I would never have bought this camera if it was not in a package I got.
which contained 7 broken cameras. I never liked plastic cameras. I even
resent the special reinforced abs poly special carbonate my Canon 500 is
made off. Still it was there and as promised it was broken.
I was not really impressed with it. So I decided to strip it for the parts. That is when I was suprised, after taking the top off the and the front of the camera. The lightmeter suddenly sprung back to live. Film advance, working but the shutter didn't open or close. Sure I could put it on auto, set the aperture but the shutter remained closed.
By now I was a bit intrigued so I decided to open it up further.
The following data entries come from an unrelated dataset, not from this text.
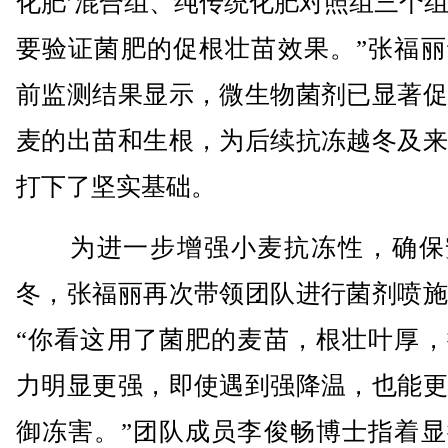
化肥’混合组、纯传统化肥对照组三个
要验证菌肥的促根壮苗效果。”张福丽
前监测结果显示，微生物菌剂已显著促
麦的出苗和生根，为后续抗冻越冬及来
打下了坚实基础。
为进一步增强小麦抗冻性，确保
冬，张福丽再次带领团队进行菌剂喷施
“你看这用了菌肥的麦苗，根壮叶厚，
力明显更强，即使遇到强降温，也能更
御冻害。”团队成员李俊畅博士指着显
Several screws fell out off the bottom. Filmadvance went wizzz and the whole camera quit on me. After some searching I found that a small lever was bent, I bent it back and the camera worked again!
Dang.... again no spareparts... I hate stripping a working camera for parts. It is just not done.
The Vilia Auto was made from 1974 to 1986 and more than 2 million were made. The lens is a Triplet 69-3 40/4mm. The lens has both distance symbols and the distance in meters. So 0.8 meters is represented by a little head figure. Unfortunatly it is not a rangefinder. The big lightmeter coil takes up all the room for that.
I'm still not impressed by the Vilia. It is a black box of plastic. Due to the lens it is not an easy pocket camera. I never liked guessing the distance, allthough I usually get it right, I tend to forget to set it with a camera like this.
But in its defense it has a lightmeter. The meter is even seen inside the viewfinder. It can be set to auto, which is nice, you just have to worry about distance and framing your shots.
I have no idea how good the lens is, it is an all glass lens. But I have no idea how it performs. It works now but it feels cheap. It is an ordinary camera and lacks a bit of class.